Still, as today, the industry managed to produce innovative
products (that you allege not to have a chance today).

Re:Why do Germans expect special treatment? (1)

Synonymous Homonym (1901660) | more than 3 years ago | (#34152732)

a Google competitor would provide the services with the blurring feature

Actually, a German company provides a kind of street view without blurring whatsoever, and has a playground search engine too, and people apparently like it.
But when Google does it, it is somehow violation of privacy.

Re:Why do Germans expect special treatment? (0)

Anonymous Coward | more than 3 years ago | (#34148246)

God let this be a troll.
You are one of the reasons the world laughs about the US. Are your parents siblings?
An American company still has to abide German law if they drive around in Germany and take pictures.
You know that US-Law is not the law outside the US?
I had the house i'm living in be blurred out of street view.
Why? Because when anybody wants to find out that my Landlord still has the X-Mas decoration on the porch in February, they have to come here.

Amateurs (1)

gweihir (88907) | more than 3 years ago | (#34146950)
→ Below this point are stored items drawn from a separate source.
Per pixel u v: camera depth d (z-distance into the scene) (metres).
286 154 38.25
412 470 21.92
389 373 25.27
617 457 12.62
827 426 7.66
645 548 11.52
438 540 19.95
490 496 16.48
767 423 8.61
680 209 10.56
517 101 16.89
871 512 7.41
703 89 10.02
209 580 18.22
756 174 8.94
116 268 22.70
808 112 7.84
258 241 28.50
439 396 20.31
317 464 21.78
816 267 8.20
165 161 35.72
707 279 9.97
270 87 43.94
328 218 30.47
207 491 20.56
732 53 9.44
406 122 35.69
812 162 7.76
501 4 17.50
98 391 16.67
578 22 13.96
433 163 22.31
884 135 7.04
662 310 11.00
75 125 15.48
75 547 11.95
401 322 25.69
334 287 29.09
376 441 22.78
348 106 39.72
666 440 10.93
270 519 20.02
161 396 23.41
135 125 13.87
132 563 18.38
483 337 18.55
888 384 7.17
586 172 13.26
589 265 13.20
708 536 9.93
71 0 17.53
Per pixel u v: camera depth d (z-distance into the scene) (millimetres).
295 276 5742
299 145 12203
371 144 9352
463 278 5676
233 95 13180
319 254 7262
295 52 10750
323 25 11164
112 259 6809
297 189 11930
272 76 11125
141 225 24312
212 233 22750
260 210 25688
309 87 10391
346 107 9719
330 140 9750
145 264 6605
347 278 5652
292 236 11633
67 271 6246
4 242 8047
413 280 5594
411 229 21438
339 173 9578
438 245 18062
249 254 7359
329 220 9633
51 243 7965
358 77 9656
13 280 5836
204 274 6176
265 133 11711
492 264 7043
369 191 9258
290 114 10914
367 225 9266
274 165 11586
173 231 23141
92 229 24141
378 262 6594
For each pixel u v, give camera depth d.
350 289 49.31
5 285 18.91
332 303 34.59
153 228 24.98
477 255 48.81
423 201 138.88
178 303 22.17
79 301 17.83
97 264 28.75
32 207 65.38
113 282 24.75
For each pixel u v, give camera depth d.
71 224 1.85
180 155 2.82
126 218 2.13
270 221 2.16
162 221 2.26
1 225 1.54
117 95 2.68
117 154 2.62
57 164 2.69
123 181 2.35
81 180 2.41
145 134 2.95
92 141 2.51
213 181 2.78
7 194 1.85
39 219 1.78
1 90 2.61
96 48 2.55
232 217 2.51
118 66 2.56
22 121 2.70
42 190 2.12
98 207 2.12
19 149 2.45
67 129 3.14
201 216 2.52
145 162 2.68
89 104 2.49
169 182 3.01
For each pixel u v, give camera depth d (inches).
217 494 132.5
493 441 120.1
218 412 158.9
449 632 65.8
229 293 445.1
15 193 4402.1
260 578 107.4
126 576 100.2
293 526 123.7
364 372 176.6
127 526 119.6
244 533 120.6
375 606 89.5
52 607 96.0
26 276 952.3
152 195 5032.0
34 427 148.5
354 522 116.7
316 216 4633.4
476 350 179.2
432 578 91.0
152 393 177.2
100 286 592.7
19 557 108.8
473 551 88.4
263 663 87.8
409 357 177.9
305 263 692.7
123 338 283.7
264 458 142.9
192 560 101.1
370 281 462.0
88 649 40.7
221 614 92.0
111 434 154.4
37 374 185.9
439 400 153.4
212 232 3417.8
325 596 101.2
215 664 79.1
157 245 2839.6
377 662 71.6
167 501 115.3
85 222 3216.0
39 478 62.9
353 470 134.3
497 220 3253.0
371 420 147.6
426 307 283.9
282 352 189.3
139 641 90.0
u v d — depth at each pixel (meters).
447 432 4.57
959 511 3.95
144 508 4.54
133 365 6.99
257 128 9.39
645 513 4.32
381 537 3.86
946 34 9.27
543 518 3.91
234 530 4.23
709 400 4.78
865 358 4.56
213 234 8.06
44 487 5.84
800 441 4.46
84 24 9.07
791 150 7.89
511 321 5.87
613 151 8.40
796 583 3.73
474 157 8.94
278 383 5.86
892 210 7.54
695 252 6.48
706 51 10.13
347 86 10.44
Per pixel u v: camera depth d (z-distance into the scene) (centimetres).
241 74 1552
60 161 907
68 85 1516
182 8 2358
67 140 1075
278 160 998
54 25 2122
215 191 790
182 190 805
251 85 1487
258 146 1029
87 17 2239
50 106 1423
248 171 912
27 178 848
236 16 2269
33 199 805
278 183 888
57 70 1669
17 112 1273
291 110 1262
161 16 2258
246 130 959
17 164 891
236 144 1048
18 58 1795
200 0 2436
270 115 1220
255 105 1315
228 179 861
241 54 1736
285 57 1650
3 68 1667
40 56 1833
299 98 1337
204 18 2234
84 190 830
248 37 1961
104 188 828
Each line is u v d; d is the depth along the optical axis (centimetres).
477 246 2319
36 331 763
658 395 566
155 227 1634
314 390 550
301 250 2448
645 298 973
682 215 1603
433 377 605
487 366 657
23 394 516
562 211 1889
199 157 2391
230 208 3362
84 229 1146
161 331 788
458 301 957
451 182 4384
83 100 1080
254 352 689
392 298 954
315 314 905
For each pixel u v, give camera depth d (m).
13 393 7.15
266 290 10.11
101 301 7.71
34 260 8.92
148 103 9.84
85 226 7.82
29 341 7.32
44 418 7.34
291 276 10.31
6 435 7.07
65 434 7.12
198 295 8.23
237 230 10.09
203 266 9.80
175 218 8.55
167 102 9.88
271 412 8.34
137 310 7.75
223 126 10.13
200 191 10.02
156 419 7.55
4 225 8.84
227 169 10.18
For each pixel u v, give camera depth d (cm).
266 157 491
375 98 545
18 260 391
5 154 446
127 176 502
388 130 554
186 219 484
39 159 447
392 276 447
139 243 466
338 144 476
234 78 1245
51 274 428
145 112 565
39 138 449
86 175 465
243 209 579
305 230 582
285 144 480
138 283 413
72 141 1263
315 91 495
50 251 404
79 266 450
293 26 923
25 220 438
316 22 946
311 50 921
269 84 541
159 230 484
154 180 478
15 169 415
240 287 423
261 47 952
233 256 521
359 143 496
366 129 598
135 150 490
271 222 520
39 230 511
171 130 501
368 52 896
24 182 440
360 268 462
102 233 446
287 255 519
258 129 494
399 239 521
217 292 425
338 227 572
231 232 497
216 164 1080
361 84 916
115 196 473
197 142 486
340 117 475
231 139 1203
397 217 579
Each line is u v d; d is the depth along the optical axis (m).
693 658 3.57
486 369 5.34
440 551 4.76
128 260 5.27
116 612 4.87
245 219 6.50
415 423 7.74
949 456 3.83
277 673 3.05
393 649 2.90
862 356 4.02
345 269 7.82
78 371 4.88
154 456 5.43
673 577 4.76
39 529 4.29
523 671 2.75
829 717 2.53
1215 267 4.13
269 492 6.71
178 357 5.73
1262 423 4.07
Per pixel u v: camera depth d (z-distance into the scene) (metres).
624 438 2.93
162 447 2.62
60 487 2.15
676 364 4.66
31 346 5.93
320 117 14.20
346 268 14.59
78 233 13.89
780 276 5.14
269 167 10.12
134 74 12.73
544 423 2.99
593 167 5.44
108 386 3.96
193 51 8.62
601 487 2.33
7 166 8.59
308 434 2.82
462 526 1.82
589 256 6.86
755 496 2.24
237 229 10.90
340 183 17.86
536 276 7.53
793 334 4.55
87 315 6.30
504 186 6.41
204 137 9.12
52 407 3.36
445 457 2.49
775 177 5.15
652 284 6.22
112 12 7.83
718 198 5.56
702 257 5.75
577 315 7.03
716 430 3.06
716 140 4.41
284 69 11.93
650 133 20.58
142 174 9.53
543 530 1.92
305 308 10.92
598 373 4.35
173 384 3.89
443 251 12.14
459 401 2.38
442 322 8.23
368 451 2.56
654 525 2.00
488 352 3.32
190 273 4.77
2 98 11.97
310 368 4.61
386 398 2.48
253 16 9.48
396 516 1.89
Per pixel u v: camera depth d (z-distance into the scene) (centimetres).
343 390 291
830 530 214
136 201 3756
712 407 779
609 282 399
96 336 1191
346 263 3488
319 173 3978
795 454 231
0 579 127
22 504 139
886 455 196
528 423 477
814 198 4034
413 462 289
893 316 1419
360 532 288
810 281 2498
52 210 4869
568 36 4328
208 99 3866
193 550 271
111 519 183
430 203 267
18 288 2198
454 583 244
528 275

This only happens if you really do not understand your own application. In addition, anybody with at least a bit security knowledge would have blurred in the source material, thereby making this screwup impossible.

Seems the times were Google was a technology leader are over.

Re:Amateurs (3, Insightful)

SydShamino (547793) | more than 3 years ago | (#34147064)

And what happens when the house's new owners want it unblurred? Google has to send out a new truck because their only copy of the existing picture is blurry?

I think Google operates under the memo "Never delete anything without a court order." They're required to blur the images they display, not their source material they store internally, so they didn't.

Re:Amateurs (1)

maxwell demon (590494) | more than 3 years ago | (#34148898)

Well, they would of course keep the unblurred material at some not publicly accessible place, but the point is that blurring would be done directly on the images used for the service, instead of added dynamically. That way, something would be blurred either everywhere or nowhere.

Re:Amateurs (1)

kju (327) | more than 3 years ago | (#34149244)

And what happens when the house's new owners want it unblurred? Google has to send out a new truck because their only copy of the existing picture is blurry?

Yes, they would have to. Google has already announced that the blur will be made permanent and no unblurred data will be kept. The current malfunctioning way is just a stop-gap measure.